Exercise: Please extract the stretch of the article on Neuravi's €19m funding round from "The company now" through "the US market.".

The device is being used in Beaumont Hospital in Ireland and is currently licensed to be sold across Europe on a commercial basis.

The company now plans to use the €19m raised from its latest funding round to perform a clinical trial to get approval to sell into the US market and to roll out the device on a commercial basis across Europe.

The funding round was led by Dutch-based Life Science Partners (LSP). Three existing investors, Fountain Healthcare Partners, Delta Partners and the Western Development Commission, also all participated in the round. After the raise Dublin-based Fountain, which is the largest dedicated life science venture capital fund in Ireland, remains the single largest shareholder in the business.

The raise comes after a €5.2m Series A round in 2012. Speaking to the Irish Independent, Neuravi's CEO, Eamon Brady, said the new capital will fund the business for the next "two or three years" as it looks to break into the US market.

"We are starting clinical trials involving 25 sites in the US and in Europe, the protocol still has to get approved by the Food and Drug Administration (FDA). It will cost several million euros," he said. The trial is to start enrolling patients towards the end of this year and results are expected in the second half of 2017.

Mr Brady said that the firm now intends to take the device "global" and is looking at moving into several international markets including Japan. In the near future he says that the firm intends to build up a sales presence across Europe.

"We have started building a sales force in Europe [and] we will probably ramp up to about 40 or 50 staff over the next few years," he said.

Regarding a future raise, Mr Brady said that he was unsure what route the company would pursue when it uses its current funding, but added that "you always have to maintain the shop window [for investors]."

"By the time we come to the end of our current funding we will be generating substantial funds in Europe. We will then come to a crossroads as to whether to raise more funds, scale the business ourselves or sell, it will depend on what we want to do," he said.

He added that the firm has 30 additional patents, most of which relate to ischemic stroke, which he expects to be commercialised over the next number of years.

As part of the financing, Anne Portwich and René Kuijten, partner, LSP, will join Neuravi's board of directors.

Ms Portwich said: "This is an exciting time to be backing a company dedicated to improving stroke therapy, given the recent series of positive trial results that have decisively demonstrated the value of endovascular treatment for large vessel occlusions.

She added: "These are the most devastating types of stroke, creating a tremendous social and economic burden for patients, and improved treatment has the potential to both save lives and improve quality of life."

[Collected data]

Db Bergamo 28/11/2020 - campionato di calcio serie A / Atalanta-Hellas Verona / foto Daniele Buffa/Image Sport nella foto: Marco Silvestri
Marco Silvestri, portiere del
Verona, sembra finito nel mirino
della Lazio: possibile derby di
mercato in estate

Completed exercise:
The company now plans to use the €19m raised from its latest funding round to perform a clinical trial to get approval to sell into the US market and to roll out the device on a commercial basis across Europe.

The funding round was led by Dutch-based Life Science Partners (LSP). Three existing investors, Fountain Healthcare Partners, Delta Partners and the Western Development Commission, also all participated in the round. After the raise Dublin-based Fountain, which is the largest dedicated life science venture capital fund in Ireland, remains the single largest shareholder in the business.

The raise comes after a €5.2m Series A round in 2012. Speaking to the Irish Independent, Neuravi's CEO, Eamon Brady, said the new capital will fund the business for the next "two or three years" as it looks to break into the US market.